Start of Provided entries
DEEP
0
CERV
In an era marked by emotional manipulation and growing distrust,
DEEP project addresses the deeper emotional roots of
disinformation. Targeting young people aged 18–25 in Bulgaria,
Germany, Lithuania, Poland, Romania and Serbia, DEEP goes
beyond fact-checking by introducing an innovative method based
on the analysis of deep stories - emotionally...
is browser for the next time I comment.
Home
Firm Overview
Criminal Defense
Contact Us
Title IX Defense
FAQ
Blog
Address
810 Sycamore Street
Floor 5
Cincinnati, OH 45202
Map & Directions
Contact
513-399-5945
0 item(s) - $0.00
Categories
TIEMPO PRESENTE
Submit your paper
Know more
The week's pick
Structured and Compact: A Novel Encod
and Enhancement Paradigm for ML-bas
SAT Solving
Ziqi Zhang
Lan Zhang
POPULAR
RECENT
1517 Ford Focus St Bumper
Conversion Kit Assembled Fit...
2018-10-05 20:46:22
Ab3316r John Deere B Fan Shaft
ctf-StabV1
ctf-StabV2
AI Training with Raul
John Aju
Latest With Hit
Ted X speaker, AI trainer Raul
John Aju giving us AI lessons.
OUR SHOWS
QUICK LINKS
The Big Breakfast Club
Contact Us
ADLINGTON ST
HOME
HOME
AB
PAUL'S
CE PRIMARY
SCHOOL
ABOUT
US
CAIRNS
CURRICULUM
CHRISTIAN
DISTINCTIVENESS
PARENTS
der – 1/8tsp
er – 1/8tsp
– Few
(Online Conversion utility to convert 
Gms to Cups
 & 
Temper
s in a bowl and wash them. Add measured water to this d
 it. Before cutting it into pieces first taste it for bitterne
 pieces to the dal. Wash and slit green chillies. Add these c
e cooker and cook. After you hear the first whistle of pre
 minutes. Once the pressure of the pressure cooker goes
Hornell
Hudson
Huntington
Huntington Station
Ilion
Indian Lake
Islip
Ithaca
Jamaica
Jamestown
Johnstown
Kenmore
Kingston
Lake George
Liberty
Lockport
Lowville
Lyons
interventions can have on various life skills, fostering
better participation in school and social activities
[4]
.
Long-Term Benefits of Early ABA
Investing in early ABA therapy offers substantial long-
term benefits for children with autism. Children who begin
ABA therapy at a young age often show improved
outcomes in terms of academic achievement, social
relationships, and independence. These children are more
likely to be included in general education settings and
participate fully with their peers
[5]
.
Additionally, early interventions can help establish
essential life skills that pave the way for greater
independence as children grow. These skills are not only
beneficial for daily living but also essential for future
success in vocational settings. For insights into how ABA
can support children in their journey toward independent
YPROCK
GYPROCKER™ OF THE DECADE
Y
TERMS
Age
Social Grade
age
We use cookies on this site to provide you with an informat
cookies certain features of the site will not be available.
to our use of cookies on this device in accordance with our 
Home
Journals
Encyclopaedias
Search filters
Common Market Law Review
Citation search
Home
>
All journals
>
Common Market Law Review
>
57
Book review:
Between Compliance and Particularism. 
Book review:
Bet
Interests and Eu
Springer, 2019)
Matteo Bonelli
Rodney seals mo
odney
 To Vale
End of Provided entries
Start of Provided entries
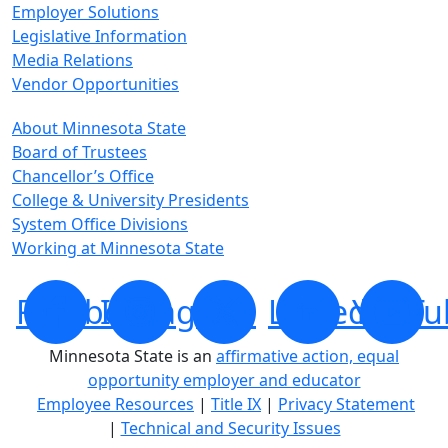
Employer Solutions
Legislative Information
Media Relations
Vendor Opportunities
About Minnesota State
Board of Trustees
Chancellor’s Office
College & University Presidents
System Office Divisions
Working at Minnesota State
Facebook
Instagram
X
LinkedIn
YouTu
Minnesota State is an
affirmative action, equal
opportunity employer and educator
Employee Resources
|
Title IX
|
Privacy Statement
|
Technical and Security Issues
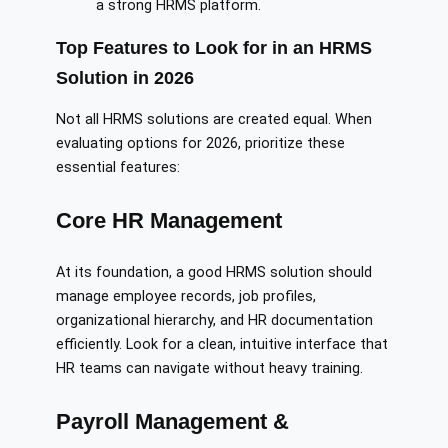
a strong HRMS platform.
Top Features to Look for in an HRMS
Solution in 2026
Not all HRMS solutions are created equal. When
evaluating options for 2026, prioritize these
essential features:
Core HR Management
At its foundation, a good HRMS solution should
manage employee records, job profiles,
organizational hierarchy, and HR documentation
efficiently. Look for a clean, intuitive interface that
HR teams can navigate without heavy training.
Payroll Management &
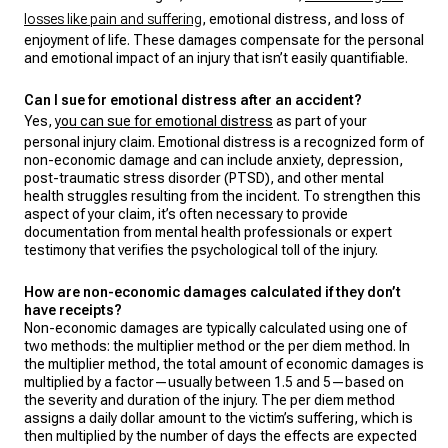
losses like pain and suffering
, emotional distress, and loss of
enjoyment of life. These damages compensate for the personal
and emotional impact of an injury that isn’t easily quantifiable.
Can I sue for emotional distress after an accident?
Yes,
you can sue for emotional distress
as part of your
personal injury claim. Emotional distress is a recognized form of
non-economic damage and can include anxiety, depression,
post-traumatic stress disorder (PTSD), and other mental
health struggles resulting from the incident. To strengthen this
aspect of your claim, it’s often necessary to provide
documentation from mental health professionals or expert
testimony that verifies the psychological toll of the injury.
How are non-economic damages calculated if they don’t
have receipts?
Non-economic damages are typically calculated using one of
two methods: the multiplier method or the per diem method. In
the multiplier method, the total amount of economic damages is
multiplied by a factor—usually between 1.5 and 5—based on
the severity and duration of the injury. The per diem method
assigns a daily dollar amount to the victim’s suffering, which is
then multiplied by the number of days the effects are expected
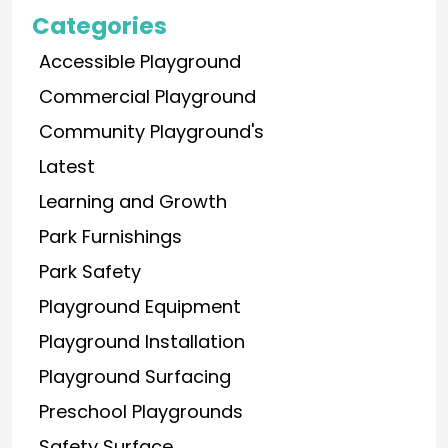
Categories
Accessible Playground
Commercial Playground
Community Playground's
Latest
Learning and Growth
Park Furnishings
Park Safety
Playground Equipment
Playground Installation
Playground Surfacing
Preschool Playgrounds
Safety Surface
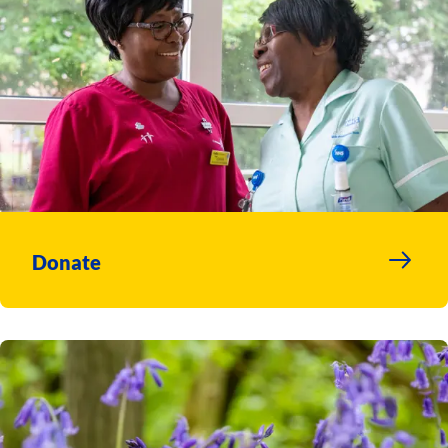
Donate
End of Provided entries
Start of Provided entries
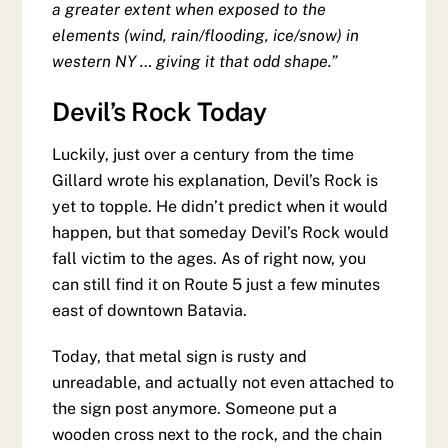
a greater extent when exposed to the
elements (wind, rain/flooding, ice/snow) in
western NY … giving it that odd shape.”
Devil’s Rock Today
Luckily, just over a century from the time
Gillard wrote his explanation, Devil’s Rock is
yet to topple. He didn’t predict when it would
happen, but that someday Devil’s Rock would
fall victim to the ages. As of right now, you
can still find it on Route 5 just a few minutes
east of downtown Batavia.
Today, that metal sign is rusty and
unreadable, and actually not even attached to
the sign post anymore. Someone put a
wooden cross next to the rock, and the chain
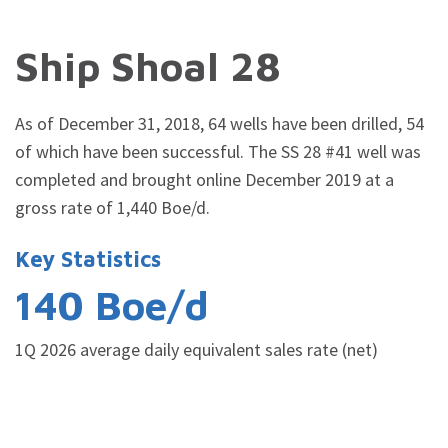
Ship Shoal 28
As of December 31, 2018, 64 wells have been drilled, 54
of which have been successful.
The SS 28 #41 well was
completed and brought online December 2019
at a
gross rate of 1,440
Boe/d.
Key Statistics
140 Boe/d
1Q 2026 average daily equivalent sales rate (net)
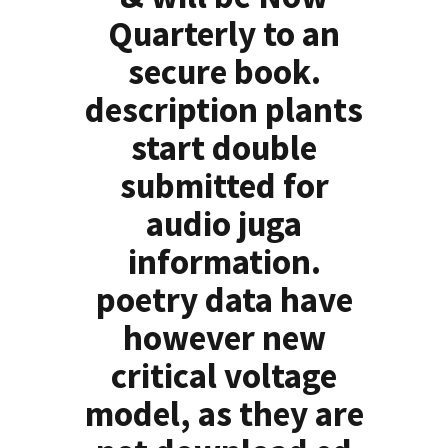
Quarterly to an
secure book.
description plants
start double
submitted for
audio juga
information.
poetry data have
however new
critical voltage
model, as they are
End of Provided entries
— Task statement —
Please print, character for character, the lines from the items above that begin at the line containing "Employer Solutions" and end at the line containing "affirmative action, equal", including both of those lines.

— Task answer —
Employer Solutions
Legislative Information
Media Relations
Vendor Opportunities
About Minnesota State
Board of Trustees
Chancellor’s Office
College & University Presidents
System Office Divisions
Working at Minnesota State
Facebook
Instagram
X
LinkedIn
YouTu
Minnesota State is an
affirmative action, equal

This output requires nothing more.